Es war das Narrativ der Haider-Ära – und es war auch nicht falsch: Die Glücksritter hätten sich der Freiheitlichen Partei bemächtigt. Angezogen von Jörg Haider und von diesem mit seiner Gunst bedacht. In der Folge dann auch mit Posten und Geld.

Auf der anderen Seite, im Abseits, standen die alten (und auch jüngeren) Herren der Freiheitlichen Partei, die Burschenschafter, akademisch gebildet, die nur ihrem Gewissen und ihrer Ideologie folgten und mit dem schnöden Karrierismus, den schicken Lokalen und den schnellen Autos nichts am Hut hätten.

Und so kam es, wie es kommen musste: Die Karrieristen, im FPÖ-Jargon auch „Flachwurzler“ genannt, scheiterten – an sich selbst oder den Gesetzen. Und übrig blieben die gefestigten Traditionalisten, die sich dann um Heinz-Christian Strache versammelten.
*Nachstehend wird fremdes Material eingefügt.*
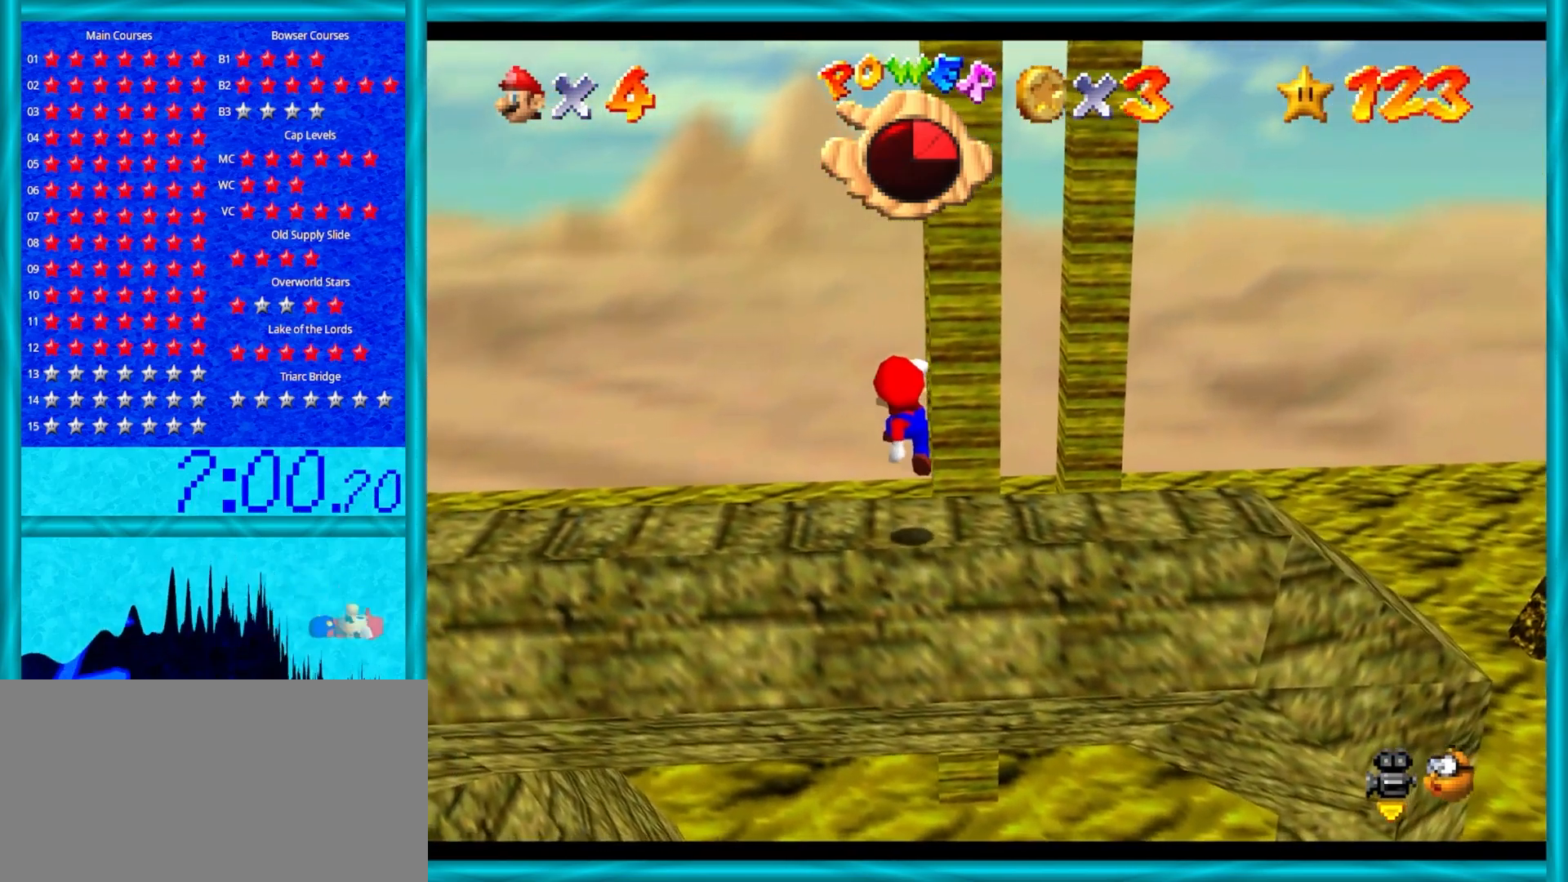
{"buttons": [], "left_stick": "up", "events": [[50, "left_stick", "center"], [467, "left_stick", "up"]]}
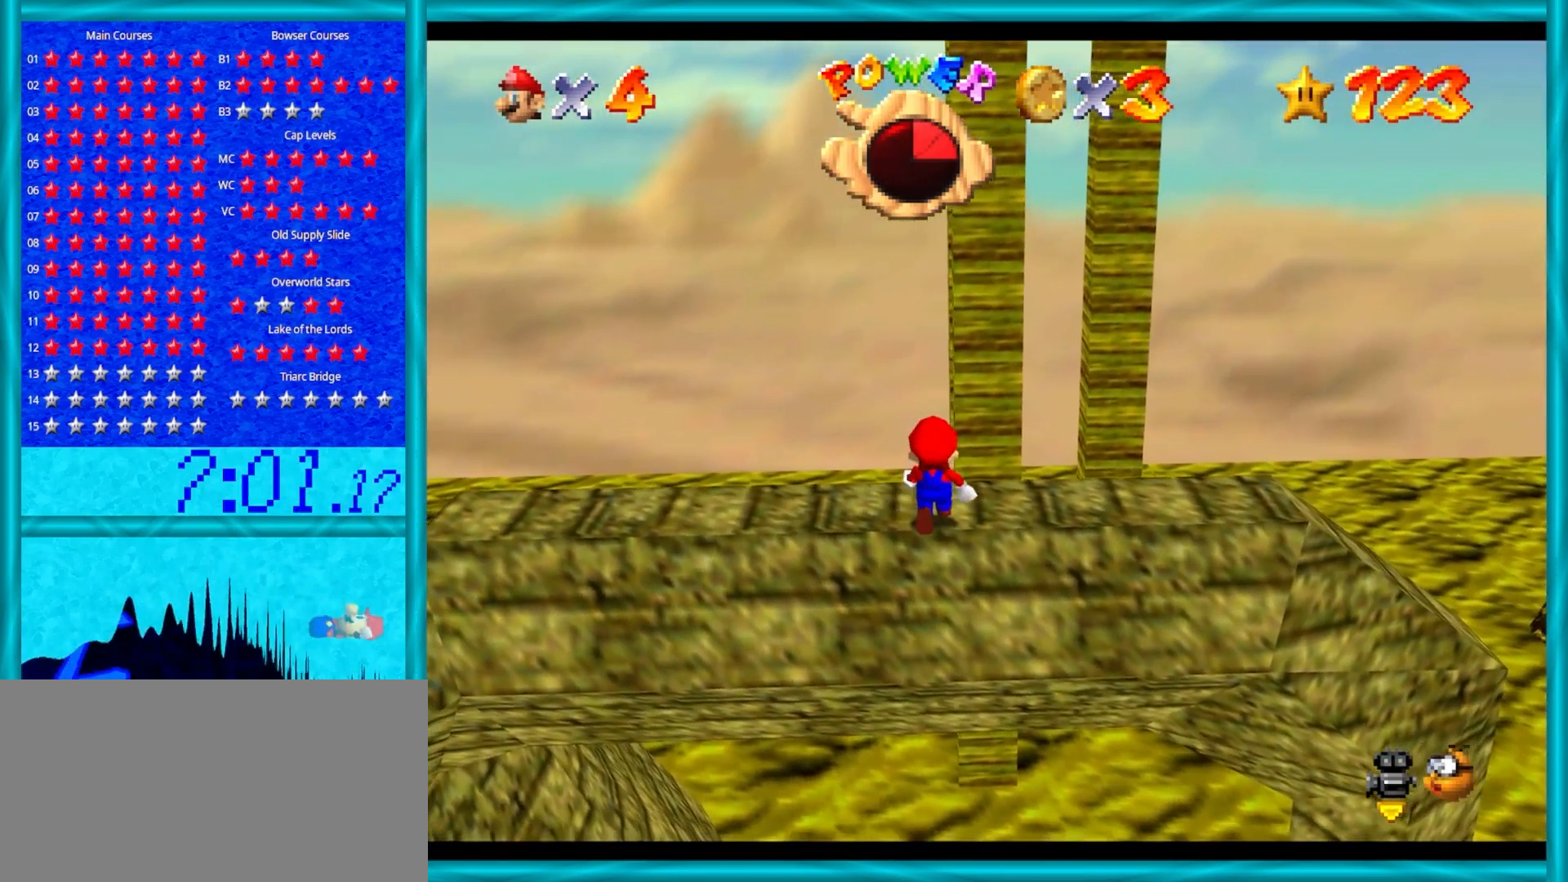
{"buttons": ["A", "Z"], "left_stick": "up", "events": [[433, "Z", "down"], [483, "A", "down"]]}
Anscheinend ist das Glücksritter-Gen bei den Freiheitlichen jedoch, unabhängig von Herkunft und Habitus, systemimmanent. Es geht nun zwar weniger um das persönliche Vorankommen als um die Partei, allerdings ist ein Erfolg der Partei auch wiederum der Garant für das fortgesetzte persönliche Vorankommen.

Anschaulich gezeigt wurde das in dem Ibiza-Video: Geld für die FPÖ gegen mögliche Aufträge. Im Konjunktiv, aber immerhin. Und diese Geisteshaltung könnte dann auch beibehalten worden sein – in der Zeit der tatsächlichen Regierungsbeteiligung der FPÖ.

Dass Glücksspielunternehmen an die Politik mit ihren Wünschen herantreten, soll ja schon vorgekommen sein. Es kommt sogar recht oft vor. Schon bei der ersten Regierungsbeteiligung der FPÖ mit der ÖVP gab es da immer wieder unschöne Vorwürfe.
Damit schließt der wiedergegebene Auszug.